### КРАТКАЯ ЗАДАЧА 1
Приведите отрывок воспоминаний о светской жизни от слов «Погасив у себя» до слов «и светской жизнью.», изменив в нем «наукой» на «литературой».

Погасив у себя Свет Христов, они загасили и всякий духовный свет!

СВЕТСКАЯ ЖИЗНЬ

В университетские годы я много занимался наукой, но это не мешало мне также — в первые два с половиной года (1908—1910), когда я зимой жил в Москве,— жить и светской жизнью.

В самое первое время — очень недолго — меня привлекали даже визиты. Вчерашний гимназист, я не без внутренней гордости чувствовал себя «совсем большим», входя в студенческом сюртуке со шпагой в приемный день в какую-нибудь гостиную.

Очень редко, где в приемный день присутствовал сам хозяин дома. Обыкновенно ему при отъезде оставлялась визитная карточка. (Кстати, эта последняя должна была быть у светского человека обязательно гравированная, а не напечатанная. Визитную карточку со своим адресом оставлять даме было нельзя и тому подобное.)





Принимала — хозяйка, одна или с дочерьми. После того как я ей целовал ручку, она представляла меня тем дамам и мужчинам старшего поколения, которым я еще не был представлен. При этом моя фамилия часто дополнялась пояснительными словами: «сын Жени!» или:

«сын Верочки Щербатовой!», для самого старшего поколения еще прибавлялось: «внук князя Николая Петровича», или «князя Александра Алексеевича Щербатова». Это вызывало милое приветствиеянесколько слов воспоминаний: «Как же, как же... мы с вашим дедом...» Меня не только не обижало, как некоторых, такое «семейное ситуирование», но я его любил, отдавая этим дань «родовому» чувству.

Иногда во время визитов мне приходилось сидеть и разговаривать исключительно с представителями старшего поколения. При этом число дам всегда намного превышало число мужчин: последние всячески уклонялись от посещения приемных дней, предоставляя делать это своим женам.           

Часто хозяйка, непринужденно приняв молодого человека, направляла его в другую гостиную, или в другой угол, где собирался вокруг выезжающей дочери дома кружок молодежи. Тут мужская и женская молодежь бывали обычно равночисленны. Такое отделение молодежи было новшеством: в семьях более консервативных светских традиций выезжающая дочь сидела недалеко от матери. Несмотря на мой консерватизм, я предпочитал новый порядок...

### ПРЕДОСТАВЛЕННЫЕ ЗАПИСИ
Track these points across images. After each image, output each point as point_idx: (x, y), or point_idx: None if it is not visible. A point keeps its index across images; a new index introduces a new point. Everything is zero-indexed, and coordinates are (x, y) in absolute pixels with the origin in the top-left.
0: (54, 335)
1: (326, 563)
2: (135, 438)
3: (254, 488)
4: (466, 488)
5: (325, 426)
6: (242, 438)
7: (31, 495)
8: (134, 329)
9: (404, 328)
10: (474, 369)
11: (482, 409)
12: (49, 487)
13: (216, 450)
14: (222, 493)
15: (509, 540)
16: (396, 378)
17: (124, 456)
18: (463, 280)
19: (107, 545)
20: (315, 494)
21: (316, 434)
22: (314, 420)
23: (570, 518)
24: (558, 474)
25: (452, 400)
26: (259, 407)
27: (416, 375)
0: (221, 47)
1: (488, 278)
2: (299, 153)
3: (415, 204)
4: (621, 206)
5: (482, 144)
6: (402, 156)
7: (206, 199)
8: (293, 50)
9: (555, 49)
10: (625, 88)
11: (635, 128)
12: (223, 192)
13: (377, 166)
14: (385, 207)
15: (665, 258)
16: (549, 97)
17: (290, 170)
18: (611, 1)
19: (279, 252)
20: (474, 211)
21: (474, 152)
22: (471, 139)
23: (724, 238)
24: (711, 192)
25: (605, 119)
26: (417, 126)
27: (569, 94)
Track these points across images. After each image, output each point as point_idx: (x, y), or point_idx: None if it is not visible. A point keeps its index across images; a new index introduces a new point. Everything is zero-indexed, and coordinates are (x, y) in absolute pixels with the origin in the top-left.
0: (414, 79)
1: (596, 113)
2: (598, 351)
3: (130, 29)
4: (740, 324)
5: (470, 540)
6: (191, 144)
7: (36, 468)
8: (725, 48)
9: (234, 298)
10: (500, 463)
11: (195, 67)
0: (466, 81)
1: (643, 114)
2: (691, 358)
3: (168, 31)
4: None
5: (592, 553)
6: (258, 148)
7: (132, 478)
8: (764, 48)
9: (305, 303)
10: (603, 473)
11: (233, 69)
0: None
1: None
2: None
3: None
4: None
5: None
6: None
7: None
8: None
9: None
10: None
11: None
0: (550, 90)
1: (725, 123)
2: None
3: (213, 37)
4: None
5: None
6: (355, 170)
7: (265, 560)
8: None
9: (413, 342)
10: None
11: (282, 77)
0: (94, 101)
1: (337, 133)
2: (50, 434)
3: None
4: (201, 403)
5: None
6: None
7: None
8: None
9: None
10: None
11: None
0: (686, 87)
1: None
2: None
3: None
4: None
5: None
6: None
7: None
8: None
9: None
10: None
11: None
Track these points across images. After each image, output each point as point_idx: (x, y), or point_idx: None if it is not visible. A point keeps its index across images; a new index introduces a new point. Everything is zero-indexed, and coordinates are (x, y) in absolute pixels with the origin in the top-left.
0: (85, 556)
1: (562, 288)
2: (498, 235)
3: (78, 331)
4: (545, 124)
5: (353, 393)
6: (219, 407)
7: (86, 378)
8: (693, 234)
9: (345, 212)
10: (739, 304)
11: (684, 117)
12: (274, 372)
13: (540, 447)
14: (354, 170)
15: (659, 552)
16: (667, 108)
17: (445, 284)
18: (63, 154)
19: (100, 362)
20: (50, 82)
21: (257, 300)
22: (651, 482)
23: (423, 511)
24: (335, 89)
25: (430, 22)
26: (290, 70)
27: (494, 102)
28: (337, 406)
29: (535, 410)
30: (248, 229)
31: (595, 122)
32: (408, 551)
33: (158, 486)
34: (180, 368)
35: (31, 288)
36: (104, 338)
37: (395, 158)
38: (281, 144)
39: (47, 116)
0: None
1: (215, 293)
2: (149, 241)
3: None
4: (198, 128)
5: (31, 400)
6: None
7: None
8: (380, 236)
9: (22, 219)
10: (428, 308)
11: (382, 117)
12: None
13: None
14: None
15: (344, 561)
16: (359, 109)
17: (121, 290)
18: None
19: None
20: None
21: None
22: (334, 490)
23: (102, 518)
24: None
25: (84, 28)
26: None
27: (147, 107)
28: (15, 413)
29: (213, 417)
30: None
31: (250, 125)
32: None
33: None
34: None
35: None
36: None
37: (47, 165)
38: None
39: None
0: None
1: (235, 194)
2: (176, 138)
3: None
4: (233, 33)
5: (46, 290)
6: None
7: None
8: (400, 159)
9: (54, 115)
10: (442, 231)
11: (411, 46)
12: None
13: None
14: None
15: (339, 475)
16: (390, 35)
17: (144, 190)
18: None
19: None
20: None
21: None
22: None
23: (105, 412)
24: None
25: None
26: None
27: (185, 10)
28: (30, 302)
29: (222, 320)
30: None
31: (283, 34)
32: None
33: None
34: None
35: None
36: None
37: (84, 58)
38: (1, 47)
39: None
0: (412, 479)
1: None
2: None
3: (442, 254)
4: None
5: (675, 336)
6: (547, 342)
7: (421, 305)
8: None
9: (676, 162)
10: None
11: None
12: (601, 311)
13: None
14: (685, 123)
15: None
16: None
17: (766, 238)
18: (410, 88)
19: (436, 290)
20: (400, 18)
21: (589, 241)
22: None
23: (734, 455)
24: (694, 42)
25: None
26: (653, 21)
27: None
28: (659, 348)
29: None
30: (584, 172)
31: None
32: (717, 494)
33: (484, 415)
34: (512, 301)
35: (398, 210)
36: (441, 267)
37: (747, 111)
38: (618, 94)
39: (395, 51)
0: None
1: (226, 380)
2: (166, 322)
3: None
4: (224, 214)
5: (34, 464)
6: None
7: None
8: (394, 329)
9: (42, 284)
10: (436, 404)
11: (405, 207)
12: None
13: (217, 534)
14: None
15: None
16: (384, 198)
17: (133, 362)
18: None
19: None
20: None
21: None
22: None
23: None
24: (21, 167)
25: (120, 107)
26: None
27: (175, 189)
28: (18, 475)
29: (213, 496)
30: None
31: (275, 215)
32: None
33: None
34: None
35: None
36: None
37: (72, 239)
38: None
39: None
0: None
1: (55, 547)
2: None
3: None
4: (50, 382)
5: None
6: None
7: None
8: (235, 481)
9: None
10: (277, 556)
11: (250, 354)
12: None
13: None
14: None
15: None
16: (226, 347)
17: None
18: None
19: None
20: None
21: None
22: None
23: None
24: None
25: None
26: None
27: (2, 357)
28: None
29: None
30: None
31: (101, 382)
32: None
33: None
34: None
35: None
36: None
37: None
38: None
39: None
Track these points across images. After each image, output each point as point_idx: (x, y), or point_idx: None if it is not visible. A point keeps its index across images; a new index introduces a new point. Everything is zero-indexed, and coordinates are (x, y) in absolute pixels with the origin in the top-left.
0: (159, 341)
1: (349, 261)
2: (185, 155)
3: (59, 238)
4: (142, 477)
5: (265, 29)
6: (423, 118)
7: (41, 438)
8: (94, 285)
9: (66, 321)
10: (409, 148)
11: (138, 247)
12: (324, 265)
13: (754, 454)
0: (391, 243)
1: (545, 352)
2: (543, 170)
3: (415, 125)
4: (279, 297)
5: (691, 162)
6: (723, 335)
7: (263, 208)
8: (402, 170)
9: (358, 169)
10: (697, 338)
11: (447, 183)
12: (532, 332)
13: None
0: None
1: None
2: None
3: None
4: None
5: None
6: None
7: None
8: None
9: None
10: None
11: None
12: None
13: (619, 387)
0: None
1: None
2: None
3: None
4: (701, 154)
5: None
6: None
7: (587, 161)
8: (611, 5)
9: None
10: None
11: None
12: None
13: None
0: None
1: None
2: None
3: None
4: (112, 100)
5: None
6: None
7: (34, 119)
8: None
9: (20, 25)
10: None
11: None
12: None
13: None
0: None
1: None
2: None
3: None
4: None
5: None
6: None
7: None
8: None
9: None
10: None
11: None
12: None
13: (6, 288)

### КРАТКАЯ ЗАДАЧА 2
Оформите строки записей от самого начала до строки, содержащей «0: (54, 335)», включительно в виде списка строк JSON, по одному элементу на каждую строку. Пустые строки пропустите.

### ИТОГОВЫЙ РЕЗУЛЬТАТ 1
Погасив у себя Свет Христов, они загасили и всякий духовный свет!

СВЕТСКАЯ ЖИЗНЬ

В университетские годы я много занимался литературой, но это не мешало мне также — в первые два с половиной года (1908—1910), когда я зимой жил в Москве,— жить и светской жизнью.

### ИТОГОВЫЙ РЕЗУЛЬТАТ 2
[
  "Track these points across images. After each image, output each point as point_idx: (x, y), or point_idx: None if it is not visible. A point keeps its index across images; a new index introduces a new point. Everything is zero-indexed, and coordinates are (x, y) in absolute pixels with the origin in the top-left.",
  "0: (54, 335)"
]